— Document section —

+ + + + +

The value of edge pockets K' and corner pockets K" will be evident,
since a support baffle 25 of one panel must be spaced from or
overlap the corresponding support baffle of each panel on opposite
sides thereof, while the ends of intermediate baffles must
similarly be spaced from or overlap the ends of the intermediate
baffles of each panel at the sides thereof, to permit the panels to
be swung downwardly without interference. Similarly, the ends of
each transverse baffle 27 must be spaced from or overlap the ends
of the transverse baffles of the panels at each end thereof, to
prevent interference during assembly of the grid or swing the panel
downwardly or upwardly. As will be evident, the stars S mask the
spaces between baffles of abutting panels or overlapping the same,
the visibility of which might otherwise be accentuated.
While baffles 25, 26 and 27 of adjacent panels P of FIG. 3 are
abutting, the longitudinal baffles 27 of FIG. 3A are shown in
overlapping relationship, it being understood that baffles 25 and
26 may overlap corresponding baffles of adjacent panels on each
side. Each baffle 27 of a panel P should overlap th baffles 27 of
each adjacent panel in the same row on the same side, as shown, but
opposite the hinge axis, so that the upper panel P of FIG. 3A may
be pivoted as indicated by arrow a, being hinged at the right side
of FIG. 3A, so that the extended end of each baffle 27 will move
away from the overlapped end of baffle 27 of the adjacent panel,
with notch 37 of the baffle 27, as in FIG. 3, clearing the end of
the star S beneath. Similarly, the lower panel P of FIG. 3A should
be pivoted as indicated by arrow a', being hinged at the left side
of FIG. 3A. The panels P in each row are thus hinged to pivot
downwardly in alternating directions, as shown in FIG. 1.
Each panel P should include at least two support baffles 25, one at
or adjacent each end of the panel and each support baffle will be
supported by two hangers H, one connecting with each end of the
baffle. The connection of both baffles of a panel P to the hangers
H is the same, and only one connection need be described; however,
it is to be noted that each hanger H will connect with a support
baffle 25 of an adjacent panel P.
Each hanger H, as in FIGS. 1, 10 and 11, may include a hooked
suspension wire 40 which extends upwardly to a suitable connection
at a ceiling or to any other overhead support 41. The length of the
suspension wires 40 may be selected to locate the panels at any
desired elevation. An elongated, flat bracket 42 is suspended from
a hook at the bottom of each wire 40, a hole 43 being provided at
the top of the bracket for the connection.
The lower portion of each flat bracket 42 is adapted to lie flatly
against and connect with the tap formed by the angular edge 32 of a
support baffle 25, which is provided with a trapezoidal hole 44, as
illustrated in FIG. 5. Flat bracket 42 also lies against and
pivotally connects with the opposite end of a corresponding support
baffle 25 of an adjacent panel. A second hanger H is at the other
end of the first mentioned support baffle 25, and it includes a
bracket 42 which lies against and pivotally connects with this
opposite end of the support baffle 25. This second hanger also lies
against and connects with the tab and of another corresponding
support baffle of another adjacent panel. This arrangement of
connecting support baffles with brackets 42 is repeated on the
other support baffles of the several panels.

+ + + + +

— Provided material —

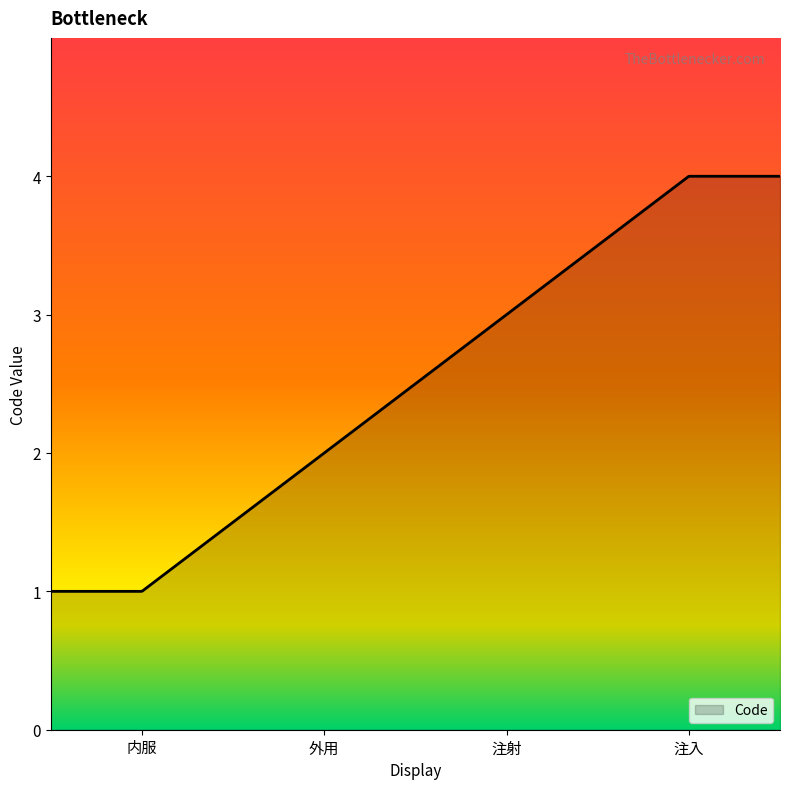

What is the difference between the maximum and minimum values?

3.0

+ + + + +

— Task directions —
Pick up the description of hinged baffle panels and their hangers, placed above the listing, and continue it from its final sentence.

— Answer space —
For such connection, bracket 42 is provided with an upper hook 45
and a lower hook-shaped pintle 46, each of which may be punched
from the bracket, but with hook 45 essentially parallel and pintle
46 perpendicular to the plane of the bracket. Hole 44 fits over
hook 45, so that the baffle may be lifted to disconnect it from the
hook. However, a finger 47 is provided at the edge of the bracket,
above the baffle, to contact the top edge of the baffle when it is
raised and prevent the baffle from accidentally falling off the
hook. Thus, a positive effort is required to disconnect each baffle
from the hook 45 if it is desired to drop the panel.
At the opposite end of the baffle, concave edge 34 provides
clearance for the tab 32 of the connecting support baffle of the
adjacent panel. Also, a pivot hole 48 is provided near edge 33, a
short distance above the bottom of the baffle, for hingedly fitting
onto pintle 46, so that both support baffles may be pivoted about
the corresponding pintles and the panel swung downwardly for access
to the ceiling area above the illuminator grid, whenever the
opposite ends of the baffles 25 are disconnected from the hooks 45.
As in FIG. 5, pivot hole 48 preferably has a special configuration,
as of higher and lower parts, as shown, so that the hanger and
panel may be pulled closer together for passage of the end of
pintle 46 into the higher part of the hole, then further apart, so
that the pintle will enter the lower part of the hole, to retain
the supporting baffle and panel on the pintle when the panel is
swung downwardly or upwardly. As in FIG. 9, pivot hole 48 is so
located as to permit the pocket edge 33 of the baffle to swing into
the pocket with sufficient clearance to prevent jamming against
parts of an adjacent panel.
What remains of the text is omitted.